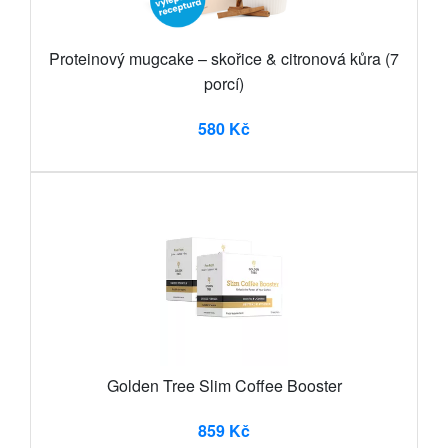
Proteinový mugcake – skořice & citronová kůra (7
porcí)
580 Kč
Golden Tree Slim Coffee Booster
859 Kč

To do ::
Give back each of the records above word for word, apart from the pictures.

Response ::
Proteinový mugcake – skořice & citronová kůra (7
porcí)
580 Kč
Golden Tree Slim Coffee Booster
859 Kč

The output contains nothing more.